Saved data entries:
--- START ---

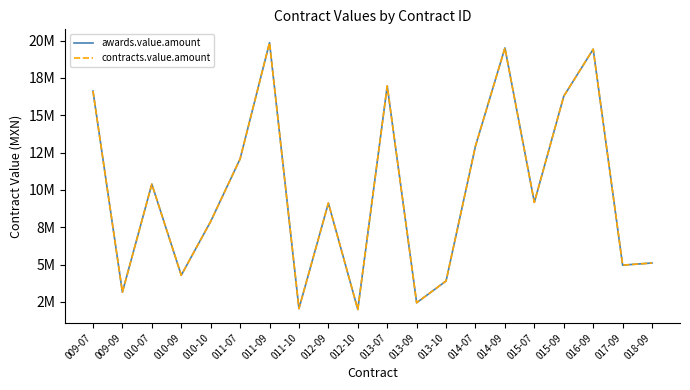

Does the chart display data point markers on the line(s)?

No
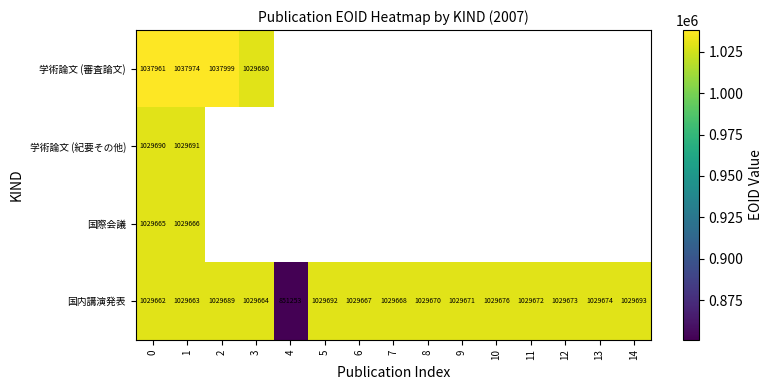

True or false: 国際会議 has a value of 1774075 at 1.

False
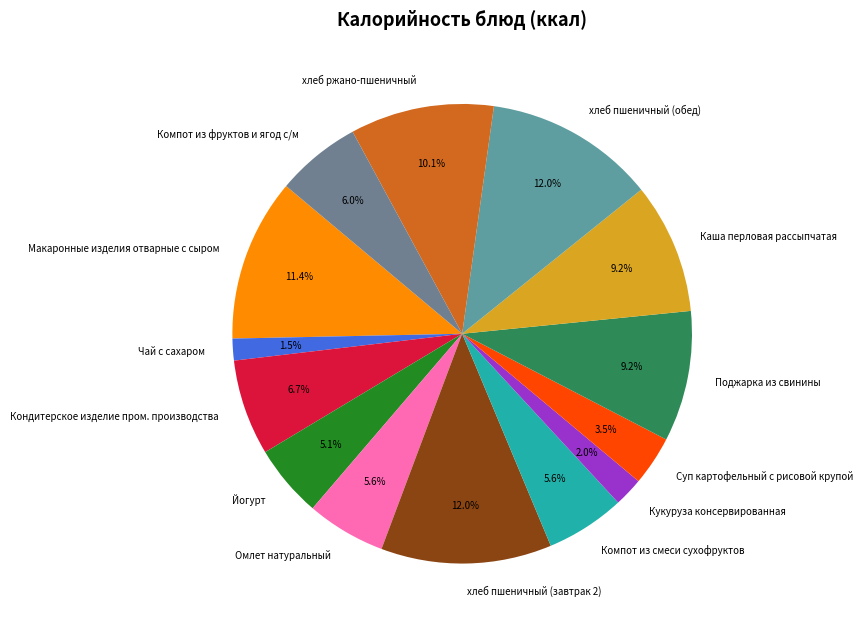

Count the number of slices in the pie.

14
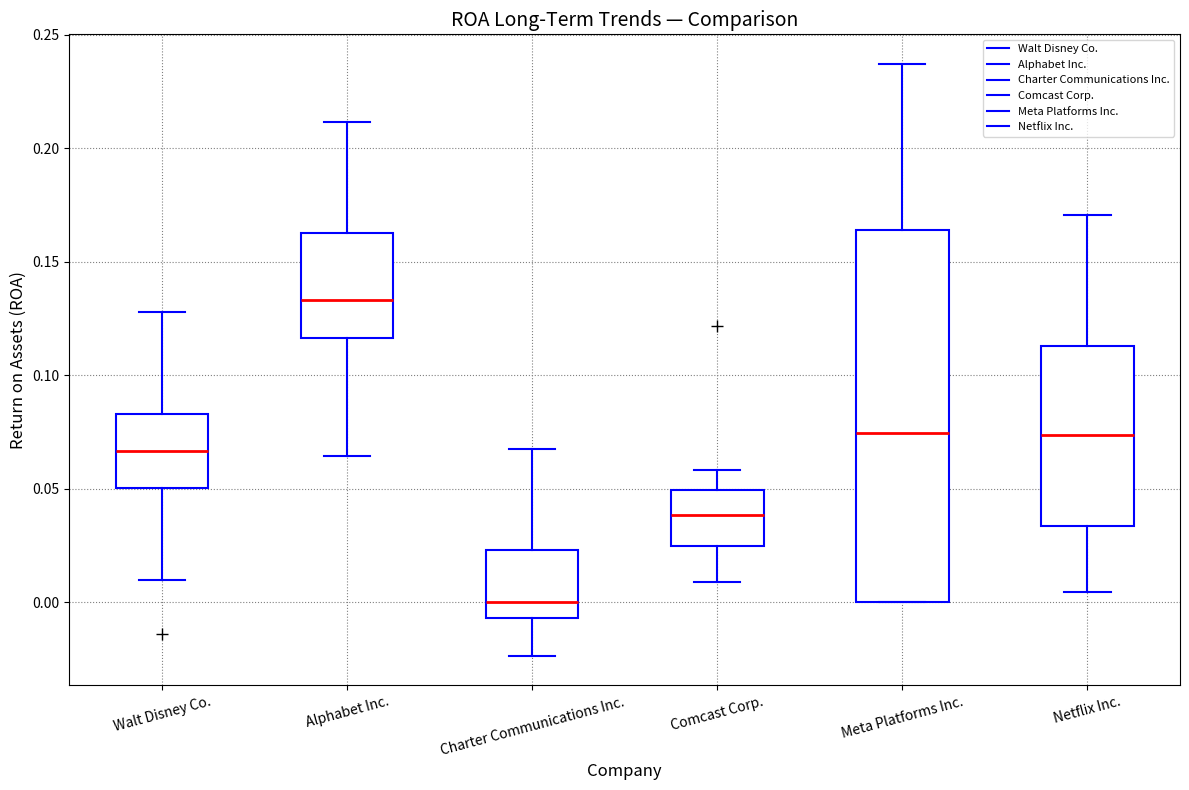

Reading left to right, read every box against the y-axis: the position of its median line, the range the box covers, and the ends of its whiskers. The values are not printed on the chart, so give them approximately, as read against the axis.

Walt Disney Co.: median 0.065, box 0.050 to 0.085, whiskers 0.010 to 0.130
Alphabet Inc.: median 0.135, box 0.115 to 0.165, whiskers 0.065 to 0.210
Charter Communications Inc.: median 0.000, box -0.005 to 0.025, whiskers -0.025 to 0.070
Comcast Corp.: median 0.040, box 0.025 to 0.050, whiskers 0.010 to 0.060
Meta Platforms Inc.: median 0.075, box 0.000 to 0.165, whiskers 0.000 to 0.235
Netflix Inc.: median 0.075, box 0.035 to 0.115, whiskers 0.005 to 0.170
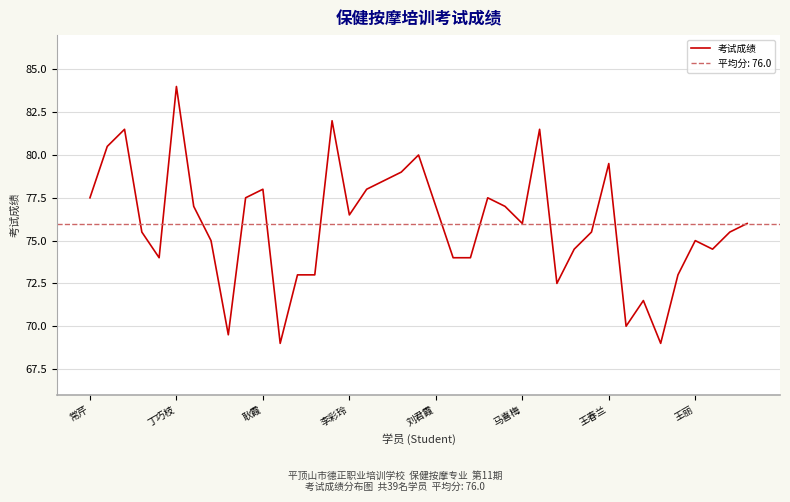

Reading right to left, extract all data points from this chart.

76.0	75.5	74.5	75.0	73.0	69.0	71.5	70.0	79.5	75.5	74.5	72.5	81.5	76.0	77.0	77.5	74.0	74.0	77.0	80.0	79.0	78.5	78.0	76.5	82.0	73.0	73.0	69.0	78.0	77.5	69.5	75.0	77.0	84.0	74.0	75.5	81.5	80.5	77.5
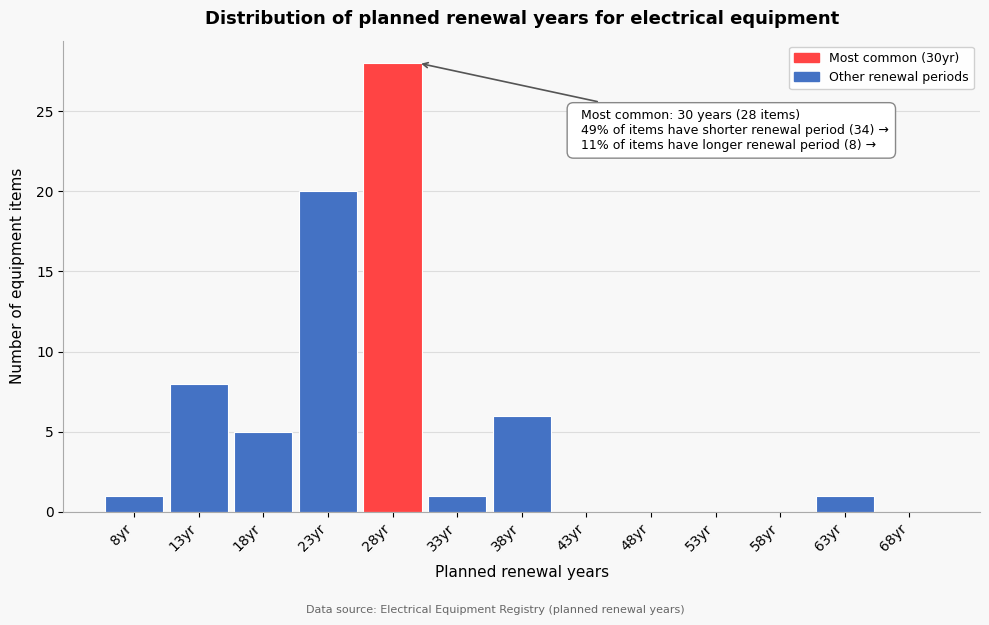

Over which range of the x-axis is the bar tallest?

25.5 to 30.5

--- END ---

_YOUR ASSIGNMENT_:
Reproduce every item above verbatim, line for line, omitting the pictures.

_THE COMPLETED TASK_:
Does the chart display data point markers on the line(s)?

No

True or false: 国際会議 has a value of 1774075 at 1.

False

Count the number of slices in the pie.

14

Reading left to right, read every box against the y-axis: the position of its median line, the range the box covers, and the ends of its whiskers. The values are not printed on the chart, so give them approximately, as read against the axis.

Walt Disney Co.: median 0.065, box 0.050 to 0.085, whiskers 0.010 to 0.130
Alphabet Inc.: median 0.135, box 0.115 to 0.165, whiskers 0.065 to 0.210
Charter Communications Inc.: median 0.000, box -0.005 to 0.025, whiskers -0.025 to 0.070
Comcast Corp.: median 0.040, box 0.025 to 0.050, whiskers 0.010 to 0.060
Meta Platforms Inc.: median 0.075, box 0.000 to 0.165, whiskers 0.000 to 0.235
Netflix Inc.: median 0.075, box 0.035 to 0.115, whiskers 0.005 to 0.170

Reading right to left, extract all data points from this chart.

76.0	75.5	74.5	75.0	73.0	69.0	71.5	70.0	79.5	75.5	74.5	72.5	81.5	76.0	77.0	77.5	74.0	74.0	77.0	80.0	79.0	78.5	78.0	76.5	82.0	73.0	73.0	69.0	78.0	77.5	69.5	75.0	77.0	84.0	74.0	75.5	81.5	80.5	77.5

Over which range of the x-axis is the bar tallest?

25.5 to 30.5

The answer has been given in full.